**** EXTRAIT FOURNI
L’ingénieur packaging n’est pas un expert cantonné à produire des rapports pour que d’autres prennent les bonnes décisions, il fait partie intégrante du process de développement et de production des produits
Comment définiriez-vous votre travail aujourd’hui?
C’est un métier technique et opérationnel dans le sens où l’ingénieur packaging n’est pas un expert cantonné à produire des rapports pour que d’autres prennent les bonnes décisions. Au contraire, nous faisons partie intégrante du process de développement et de production des produits, depuis la conception mécanique, le choix des matériaux, des moyens techniques etc., avec pour objectif premier de répondre aux attentes marketing et commerciales de la marque. Notre rôle est aussi de nous assurer que le packaging des produits respecte les contraintes réglementaires qui peuvent être différentes selon les pays. Par exemple, les gaz aérosols utilisés sur nos produits ne sont pas les mêmes sur le marché américain et européens car les législations y sont différentes.
En quoi le fait d’être issu d’une formation d’ingénieur dit généraliste vous aide t-il au quotidien ?
Dans mon cas, c’est un avantage d’être un ingénieur généraliste, car cela me permet de faire face aux aléas de situations complexes qui nécessitent d’avoir une vision globale pour prendre les bonnes décisions. Par exemple, une usine de polyéthylène vient de brûler à l’autre bout de la planète et il faut trouver en urgence une autre source d’approvisionnement, la valider en étant sûr qu’on respecte tous nos critères. Mon métier implique d'être en veille permanente sur tout ce qui peut se passer dans la vie de nos produits d’un point de vue production, afin d’anticiper et réagir aux aléas qui peuvent survenir.
Être ingénieur généraliste permet également de comprendre es enjeux et le quotidien des collègues en logistique, aux achats, en production, au marketing avec notamment les notions d’image de marque, mais aussi les enjeux des fournisseurs qui ont leur propre stratégie commerciale et industrielle. Dans le secteur des cosmétiques, très changeant, nous évoluons dans un environnement dit VUCA (Volatility, Uncertainty, Complexity and Ambiguity). Cela implique d’être en permanence dans l’échange et la collaboration avec les équipes, pour nous adapter et nous aligner. Mon métier est très humain et le relationnel est essentiel pour coordonner les actions et mener à bien les projets.
********
**CONSIGNE 1**
Selon l'extrait fourni, quel élément des produits n'est pas le même sur le marché américain et sur le marché européen ?
**CONSIGNE 2**
Réécrivez le passage de l'extrait fourni commençant par "En quoi le fait" et se terminant par "qui peuvent survenir.", en remplaçant "polyéthylène" par "polypropylène".
**** EXTRAIT DE DONNÉES
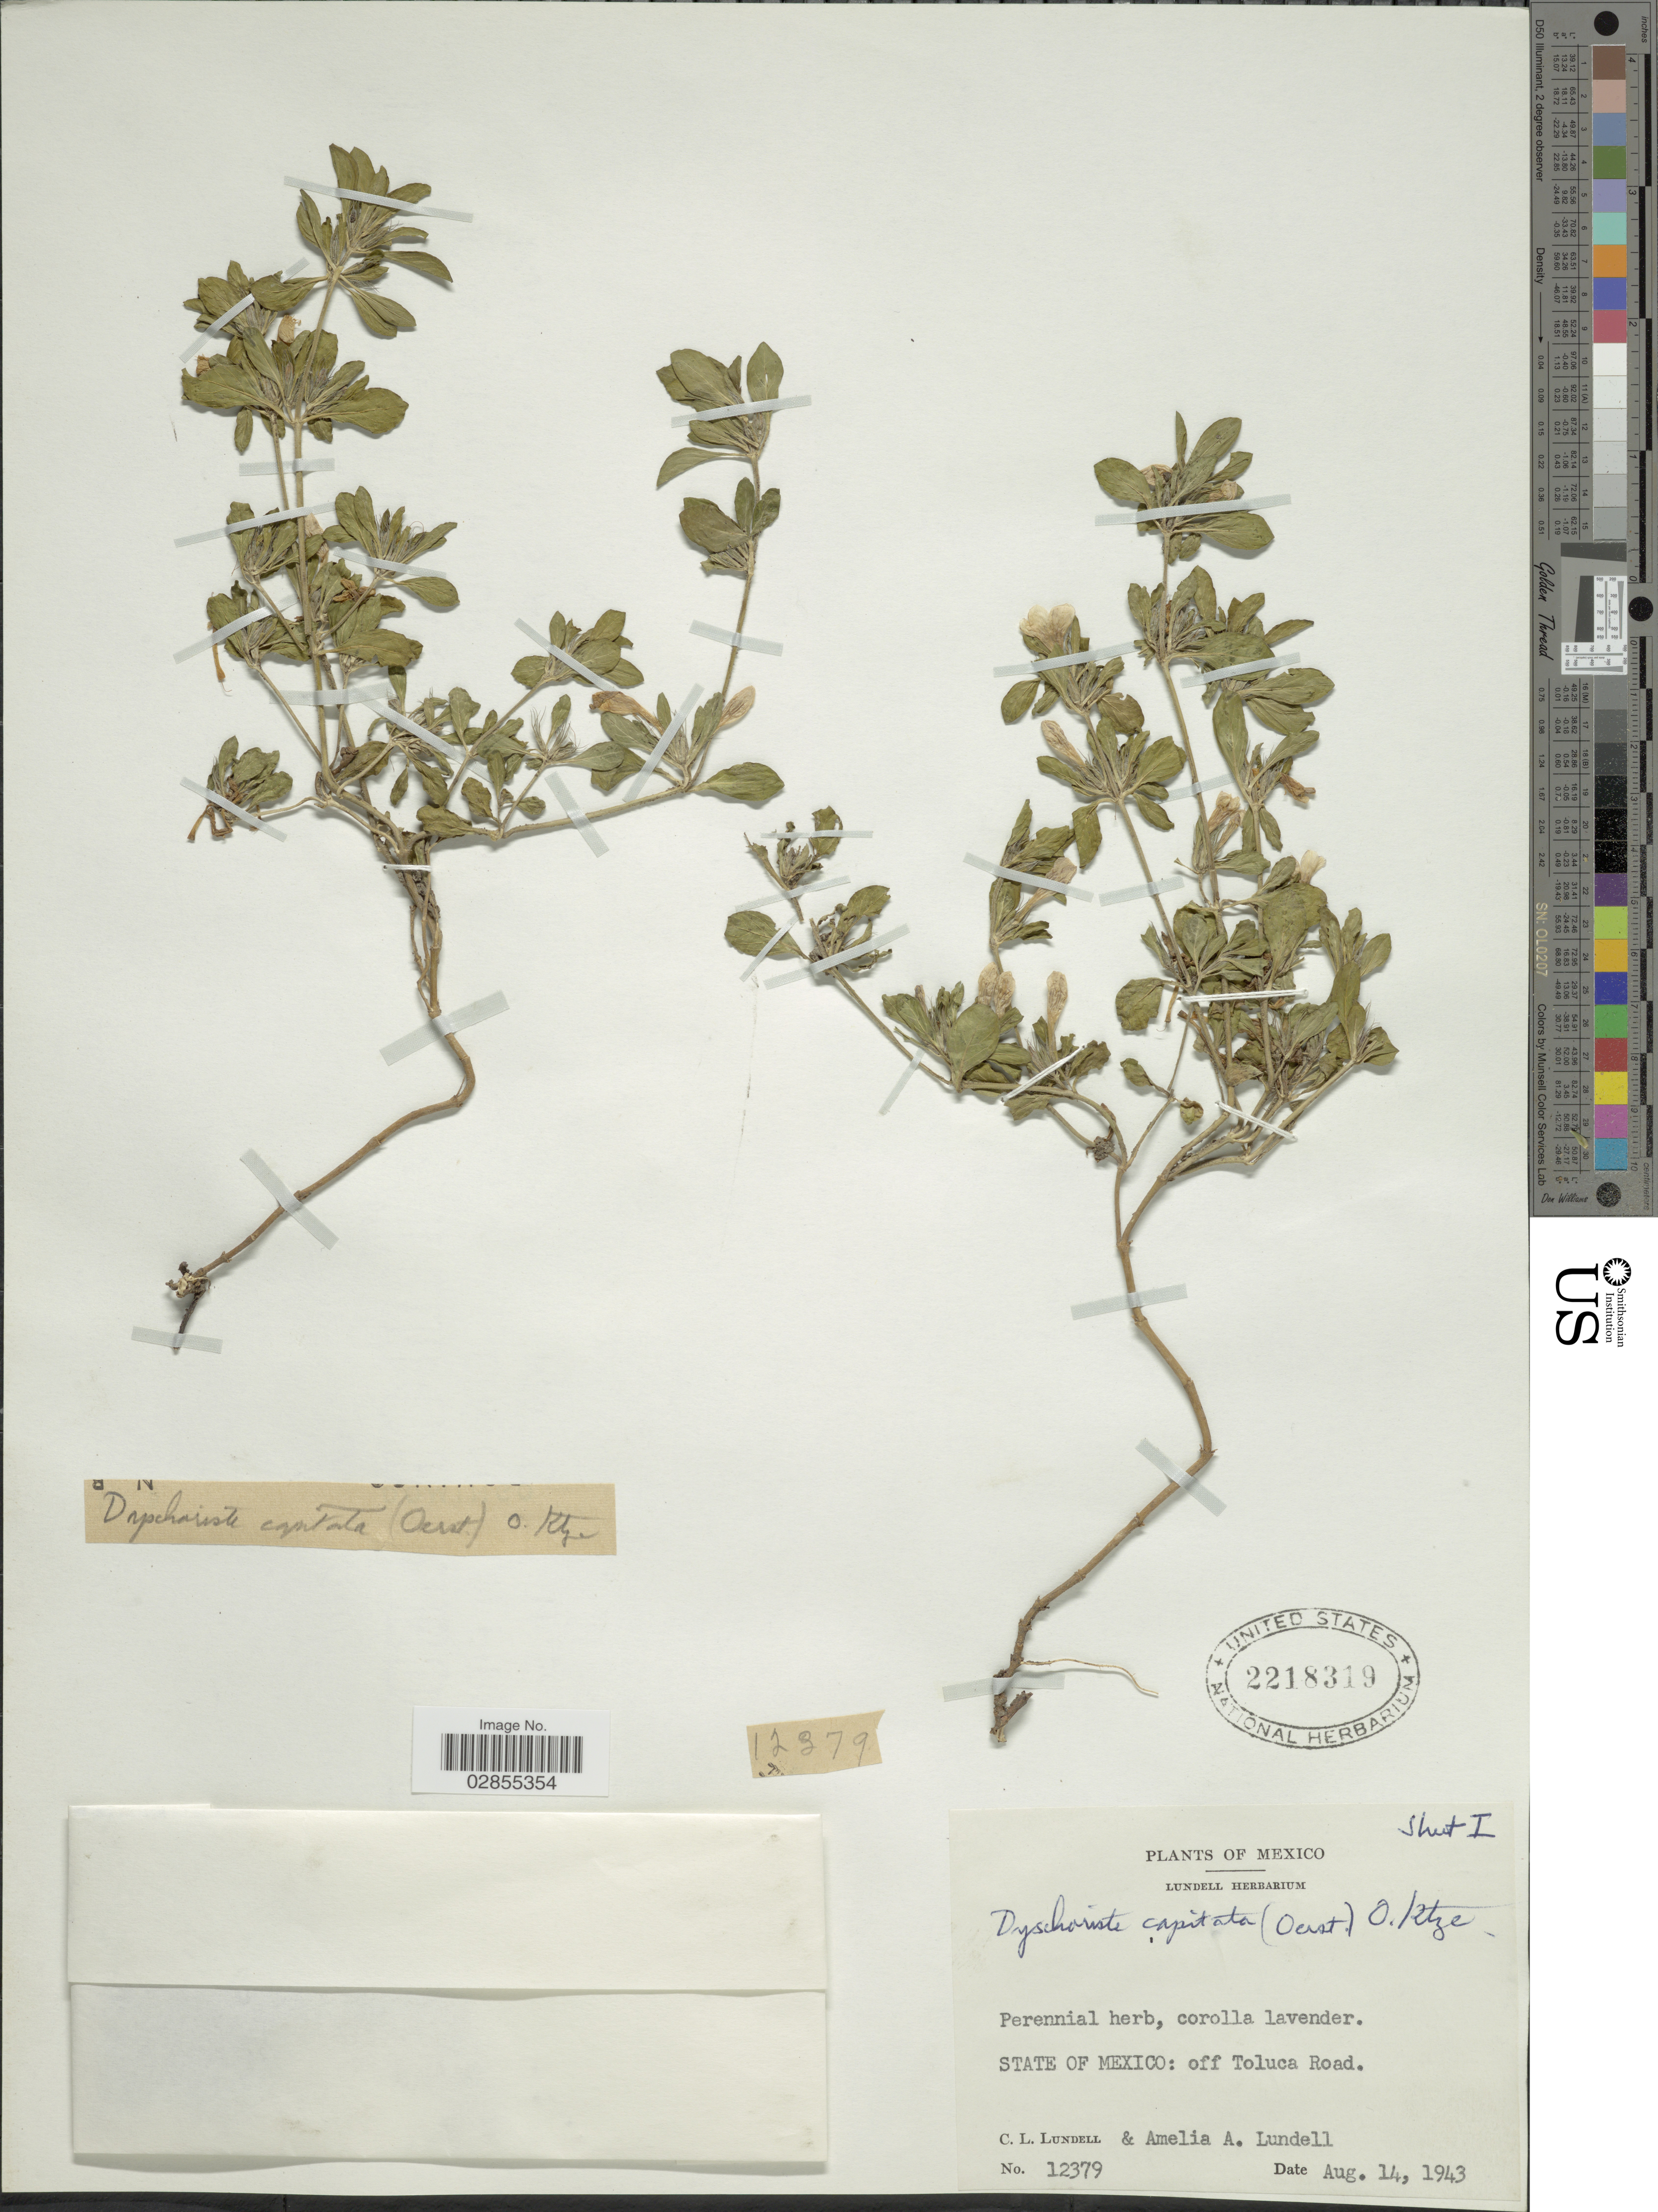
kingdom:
********
**RÉPONSE RÉDIGÉE 1**
Les gaz aérosols utilisés sur les produits, car les législations y sont différentes.

**RÉPONSE RÉDIGÉE 2**
En quoi le fait d’être issu d’une formation d’ingénieur dit généraliste vous aide t-il au quotidien ?
Dans mon cas, c’est un avantage d’être un ingénieur généraliste, car cela me permet de faire face aux aléas de situations complexes qui nécessitent d’avoir une vision globale pour prendre les bonnes décisions. Par exemple, une usine de polypropylène vient de brûler à l’autre bout de la planète et il faut trouver en urgence une autre source d’approvisionnement, la valider en étant sûr qu’on respecte tous nos critères. Mon métier implique d'être en veille permanente sur tout ce qui peut se passer dans la vie de nos produits d’un point de vue production, afin d’anticiper et réagir aux aléas qui peuvent survenir.